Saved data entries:
○ ○ ○ ○ ○

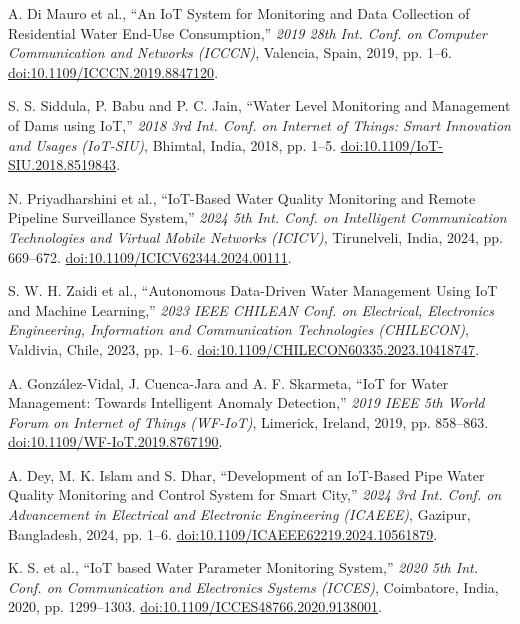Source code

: \documentclass[conference]{IEEEtran}
\begin{document}
\begin{thebibliography}{99}
    A. Di Mauro et al., ``An IoT System for Monitoring and Data Collection of Residential Water End-Use Consumption,'' \textit{2019 28th Int. Conf. on Computer Communication and Networks (ICCCN)}, Valencia, Spain, 2019, pp. 1–6. \href{https://doi.org/10.1109/ICCCN.2019.8847120}{doi:10.1109/ICCCN.2019.8847120}.

    S. S. Siddula, P. Babu and P. C. Jain, ``Water Level Monitoring and Management of Dams using IoT,'' \textit{2018 3rd Int. Conf. on Internet of Things: Smart Innovation and Usages (IoT-SIU)}, Bhimtal, India, 2018, pp. 1–5. \href{https://doi.org/10.1109/IoT-SIU.2018.8519843}{doi:10.1109/IoT-SIU.2018.8519843}.

    N. Priyadharshini et al., ``IoT-Based Water Quality Monitoring and Remote Pipeline Surveillance System,'' \textit{2024 5th Int. Conf. on Intelligent Communication Technologies and Virtual Mobile Networks (ICICV)}, Tirunelveli, India, 2024, pp. 669–672. \href{https://doi.org/10.1109/ICICV62344.2024.00111}{doi:10.1109/ICICV62344.2024.00111}.

    S. W. H. Zaidi et al., ``Autonomous Data-Driven Water Management Using IoT and Machine Learning,'' \textit{2023 IEEE CHILEAN Conf. on Electrical, Electronics Engineering, Information and Communication Technologies (CHILECON)}, Valdivia, Chile, 2023, pp. 1–6. \href{https://doi.org/10.1109/CHILECON60335.2023.10418747}{doi:10.1109/CHILECON60335.2023.10418747}.

    A. González-Vidal, J. Cuenca-Jara and A. F. Skarmeta, ``IoT for Water Management: Towards Intelligent Anomaly Detection,'' \textit{2019 IEEE 5th World Forum on Internet of Things (WF-IoT)}, Limerick, Ireland, 2019, pp. 858–863. \href{https://doi.org/10.1109/WF-IoT.2019.8767190}{doi:10.1109/WF-IoT.2019.8767190}.

    A. Dey, M. K. Islam and S. Dhar, ``Development of an IoT-Based Pipe Water Quality Monitoring and Control System for Smart City,'' \textit{2024 3rd Int. Conf. on Advancement in Electrical and Electronic Engineering (ICAEEE)}, Gazipur, Bangladesh, 2024, pp. 1–6. \href{https://doi.org/10.1109/ICAEEE62219.2024.10561879}{doi:10.1109/ICAEEE62219.2024.10561879}.

    K. S. et al., ``IoT based Water Parameter Monitoring System,'' \textit{2020 5th Int. Conf. on Communication and Electronics Systems (ICCES)}, Coimbatore, India, 2020, pp. 1299–1303. \href{https://doi.org/10.1109/ICCES48766.2020.9138001}{doi:10.1109/ICCES48766.2020.9138001}.


\end{thebibliography}
\end{document}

○ ○ ○ ○ ○

▶ **WHAT TO DO**: From the line holding "A. Di Mauro" to the line holding "N. Priyadharshini et", inclusive, restate each line above exactly as written.

▶ **ANSWER TO THE EXERCISE**:
    A. Di Mauro et al., ``An IoT System for Monitoring and Data Collection of Residential Water End-Use Consumption,'' \textit{2019 28th Int. Conf. on Computer Communication and Networks (ICCCN)}, Valencia, Spain, 2019, pp. 1–6. \href{https://doi.org/10.1109/ICCCN.2019.8847120}{doi:10.1109/ICCCN.2019.8847120}.

    S. S. Siddula, P. Babu and P. C. Jain, ``Water Level Monitoring and Management of Dams using IoT,'' \textit{2018 3rd Int. Conf. on Internet of Things: Smart Innovation and Usages (IoT-SIU)}, Bhimtal, India, 2018, pp. 1–5. \href{https://doi.org/10.1109/IoT-SIU.2018.8519843}{doi:10.1109/IoT-SIU.2018.8519843}.

    N. Priyadharshini et al., ``IoT-Based Water Quality Monitoring and Remote Pipeline Surveillance System,'' \textit{2024 5th Int. Conf. on Intelligent Communication Technologies and Virtual Mobile Networks (ICICV)}, Tirunelveli, India, 2024, pp. 669–672. \href{https://doi.org/10.1109/ICICV62344.2024.00111}{doi:10.1109/ICICV62344.2024.00111}.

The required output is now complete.